I am trying to think of a good motivation for maximum likelihood estimation.
Given a set of random variables $X_1, \ldots, X_n \sim f_X(x_1, \ldots, x_n |\theta)$, the maxmum likelhood estimation problem finds $\theta$ that maximizes $f_X(x_1, \ldots, x_n |\theta)$ given $x_1, \ldots x_n$.
But is a good physical analogy as to why we want to do this?
I was thinking of...you have a class room of students, you pick 10 of them and get their average height, and you assume that average height is the average height for the entire class. However, there is no maximizing in my analogy. So it doesn't work.
Let you have a large box containing black and white balls and proportion $p$ of white balls is unknown. Then you take randomly $5$ balls and it appears that $4$ of them are white. We can calculate probabilities of this event under various values of $p$. Say,
if $p=0.1$ then $P_{5}(4)=5\cdot 0.1^4 \cdot 0.9 = 0.00045$,
if $p=0.3$ then $P_{5}(4)=0.02835$,
if $p=0.6$ then $P_{5}(4)=0.2592$,
if $p=0.8$ then $P_{5}(4)=0.4096$,
if $p=0.9$ then $P_{5}(4)=0.32805$,
if $p=0.99$ then $P_{5}(4)=0.04802985$ and so on.
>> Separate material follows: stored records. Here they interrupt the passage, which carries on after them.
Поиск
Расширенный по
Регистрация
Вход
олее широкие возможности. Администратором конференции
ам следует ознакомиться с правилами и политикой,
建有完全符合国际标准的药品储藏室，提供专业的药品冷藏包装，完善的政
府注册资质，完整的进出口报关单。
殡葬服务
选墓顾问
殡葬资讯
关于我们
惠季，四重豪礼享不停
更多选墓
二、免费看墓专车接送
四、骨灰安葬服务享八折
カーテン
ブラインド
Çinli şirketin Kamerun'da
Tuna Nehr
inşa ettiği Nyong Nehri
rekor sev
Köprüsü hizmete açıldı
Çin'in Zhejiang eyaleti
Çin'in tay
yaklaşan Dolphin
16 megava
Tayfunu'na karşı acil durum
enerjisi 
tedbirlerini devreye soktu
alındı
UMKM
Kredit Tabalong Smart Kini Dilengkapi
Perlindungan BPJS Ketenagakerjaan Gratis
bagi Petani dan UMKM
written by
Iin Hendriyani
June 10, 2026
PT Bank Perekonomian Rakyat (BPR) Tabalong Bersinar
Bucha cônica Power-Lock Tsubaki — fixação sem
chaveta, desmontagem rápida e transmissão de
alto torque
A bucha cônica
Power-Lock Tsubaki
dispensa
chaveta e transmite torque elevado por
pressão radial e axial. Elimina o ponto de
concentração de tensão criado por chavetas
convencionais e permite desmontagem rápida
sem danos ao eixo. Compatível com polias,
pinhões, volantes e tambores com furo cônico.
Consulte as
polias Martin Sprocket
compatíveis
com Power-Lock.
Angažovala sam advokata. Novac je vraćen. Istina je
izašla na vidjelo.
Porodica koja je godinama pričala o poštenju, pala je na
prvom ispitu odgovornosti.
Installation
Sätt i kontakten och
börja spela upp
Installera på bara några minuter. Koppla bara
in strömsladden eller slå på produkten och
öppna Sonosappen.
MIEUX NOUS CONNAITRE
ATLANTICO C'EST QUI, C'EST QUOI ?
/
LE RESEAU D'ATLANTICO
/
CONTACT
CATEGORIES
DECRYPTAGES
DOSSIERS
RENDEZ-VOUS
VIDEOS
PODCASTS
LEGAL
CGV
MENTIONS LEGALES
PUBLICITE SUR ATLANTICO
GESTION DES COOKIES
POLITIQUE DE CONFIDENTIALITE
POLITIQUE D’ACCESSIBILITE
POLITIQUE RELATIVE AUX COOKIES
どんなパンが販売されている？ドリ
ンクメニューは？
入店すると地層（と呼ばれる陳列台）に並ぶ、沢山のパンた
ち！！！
We have the sample which has initially different probabilities to appear for various proportions of white balls. What is the reasonable estimate of $p$? It is the value of $p$ which give us the greatest probability to obtain the sample that is already obtained. In this example it will be $\hat p=4/5=0.8$. This is maximum likelihood estimation.